* [Try it]
In your output, repeat each entry exactly and include no pictures.

*** Source material ***

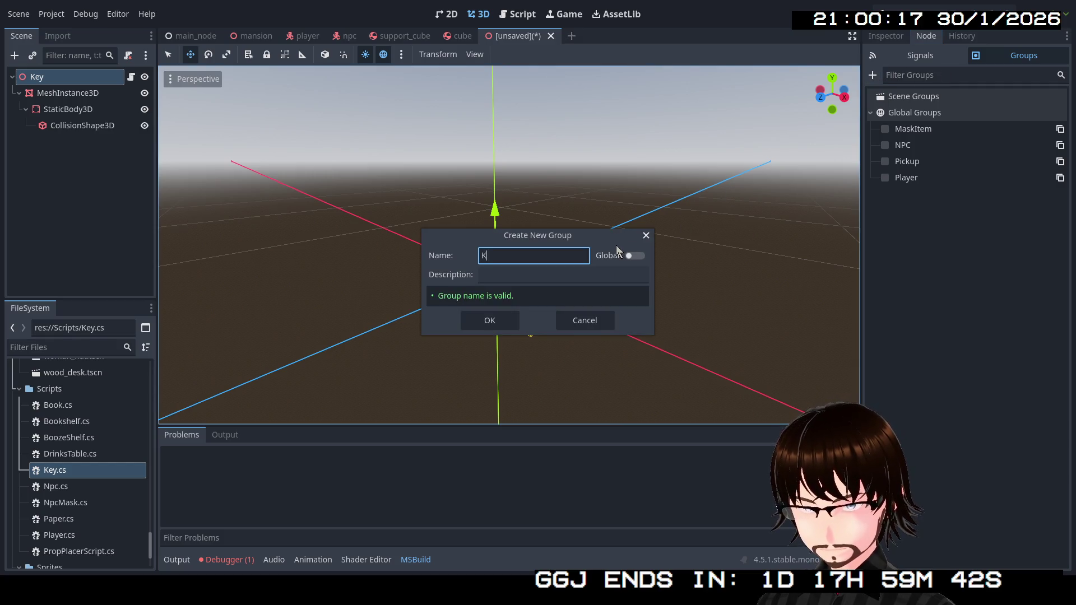
left_click(635, 255)
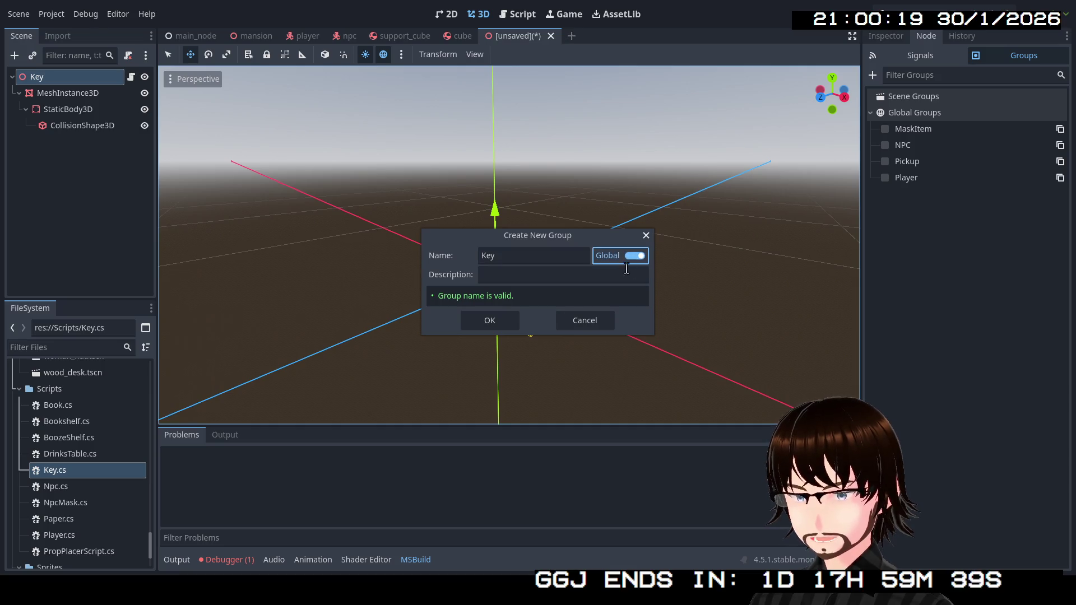
left_click(490, 322)
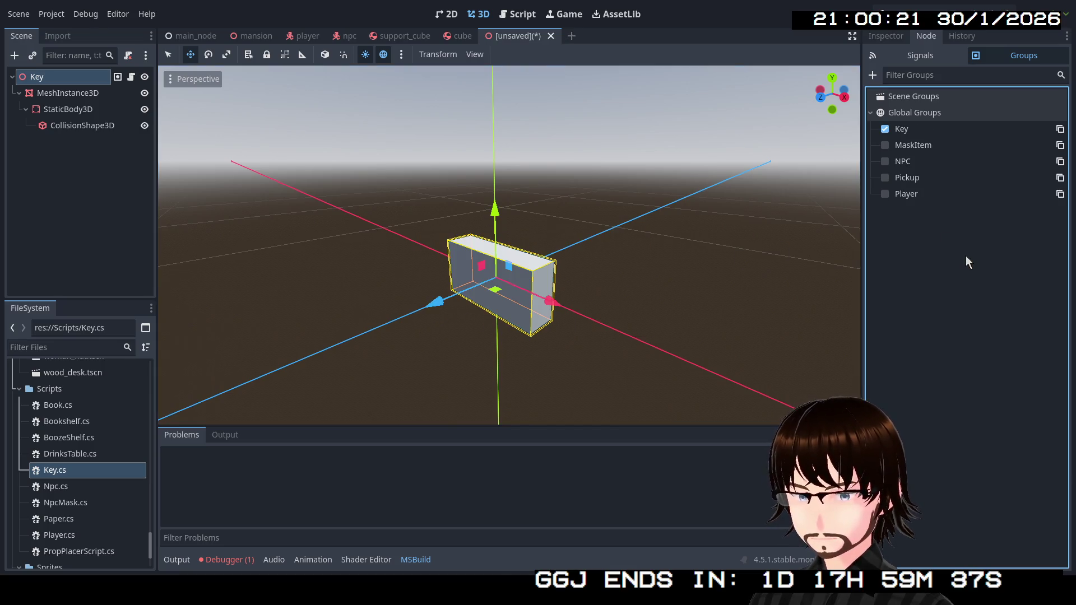
Check the child nodes' groups, reselect Key, and build the C# project.
left_click(99, 185)
left_click(84, 93)
left_click(84, 109)
left_click(87, 125)
left_click(85, 94)
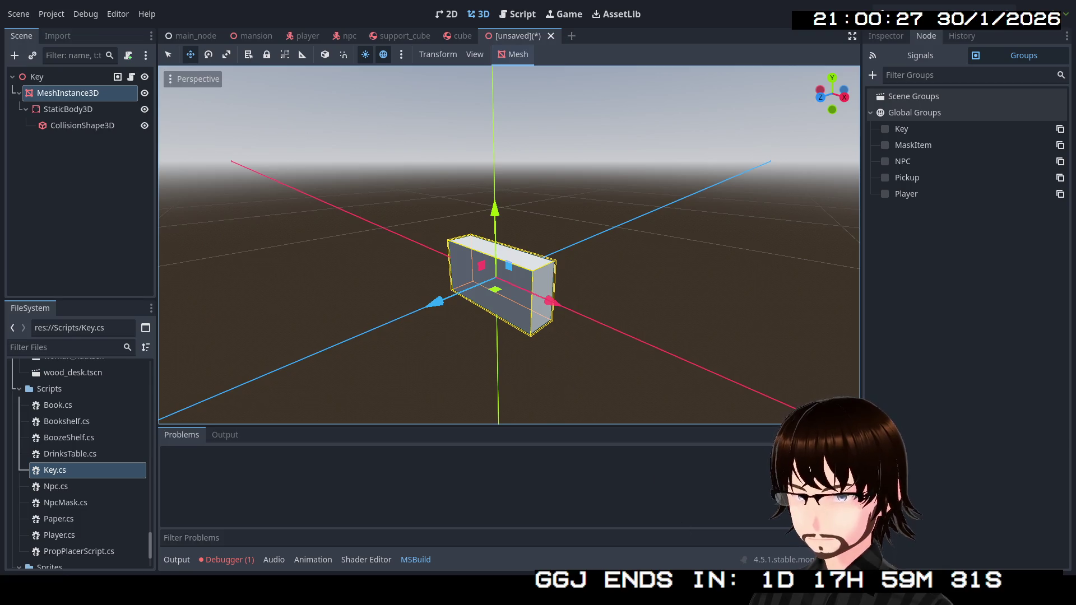
left_click(83, 77)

***

* [Completed exercise]
left_click(635, 255)
left_click(490, 322)
Check the child nodes' groups, reselect Key, and build the C# project.
left_click(99, 185)
left_click(84, 93)
left_click(84, 109)
left_click(87, 125)
left_click(85, 94)
left_click(83, 77)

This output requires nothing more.